2 Enrollment periods are limited to prevent people from buying insurance in response to new information about their health, dumping consists of refusing to treat less healthy patients who might use services in excess of their premiums, creaming is seeking to attract more healthy patients who will use services costing less than their premiums, and skimping is providing less than the optimal quantity of services for any given condition in a given time period.
3 This experiment has never been run in classes of more than 50 students, but there is no reason that it would not work. The only difficulties would be handing out the roles, which could take some time if there are hundreds of students, and counting the number of students who buy insurance and get “sick.”

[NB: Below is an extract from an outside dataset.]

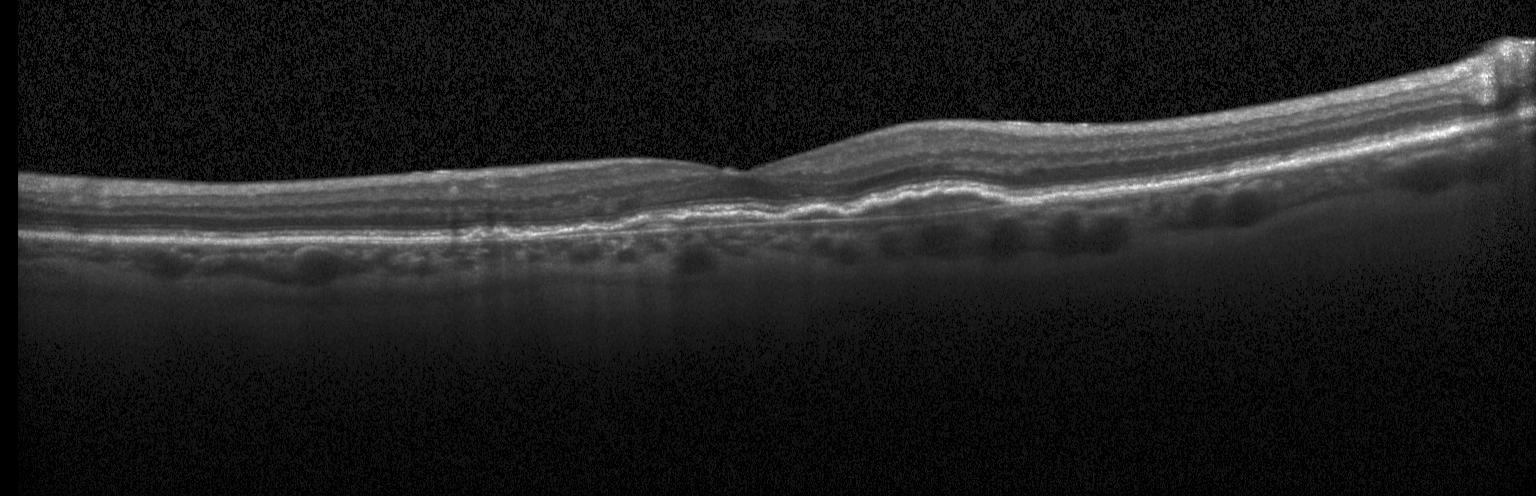

Spectral-domain optical coherence tomography. Optical coherence tomography B-scan. Macular scan. Diagnosis: choroidal neovascularization.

4 Mellor (Citation2005) is similar enough to Eckles and Halek (Citation2007) that we did not include it in our taxonomy.
5 For example, on a roll of 1, all students in the demonstration get sick.

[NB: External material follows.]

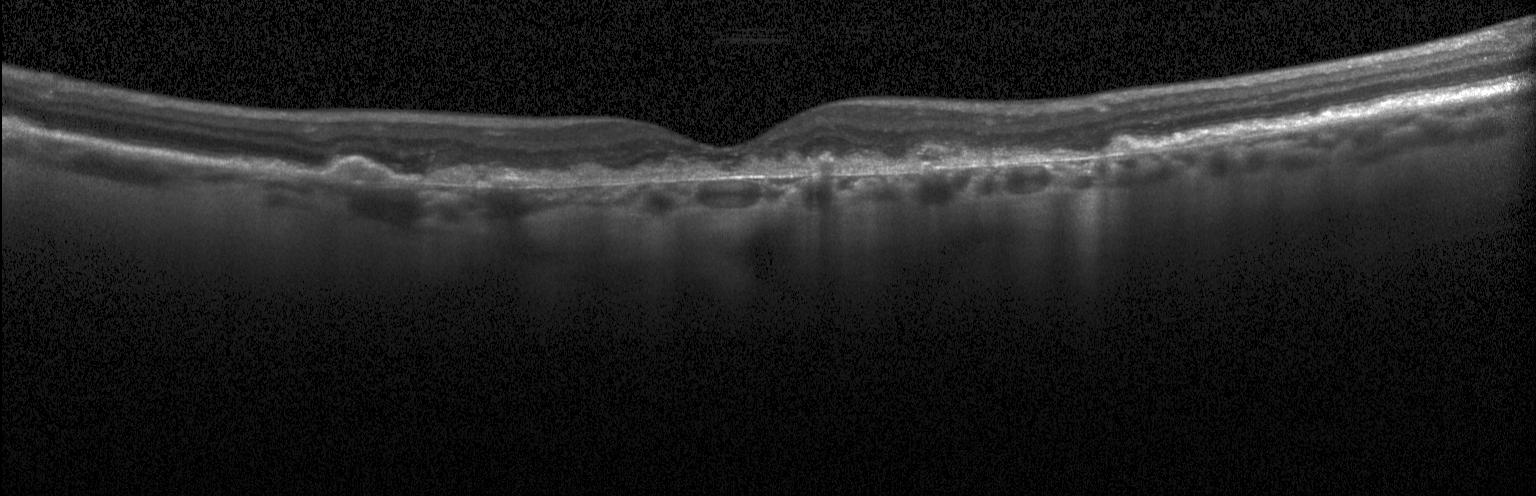

Acquired on a Heidelberg Spectralis · retinal OCT cross-section · fovea-centered. Impression: CNV.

6 This matches real world data based on .
7 A twenty-sided die can be easily purchased in a gaming store or online; however, for instructors without access to a physical die there are plenty of online random number generators: https://rolladie.net/roll-a-d20-die.
8 We recommend that the instructor print and bring appendix C to class so they can easily determine which groups to assign based on the total number of students in class.
9 The existence of adverse selection puts a natural limit on the monopolist price, so it is not necessary to have a competitive market with many insurers.
10 The use of $20,000 as the medical cost along with the twenty-sided die to determine risk probabilities makes calculating expected value extremely simple. This can be done during the demonstration by students without the need to teach the definition of expected value beforehand.
11 For simplicity, students do not have any income in the experiment and are simply making a choice about whether they think insurance is worthwhile given their risk profile and the price. Lack of an explicit income has never created a problem during the demonstration.
12 Again, students do not explicitly have any income to lose, but this has never disrupted the demonstration in the past.
13 If a group of students is in charge of the insurance company, the instructor should encourage them to try both higher and lower premiums. This will help during the post-demonstration discussion.
14 This demonstration was run in 2019. Since then, the COVID pandemic has offered the best example of systematic healthcare risk.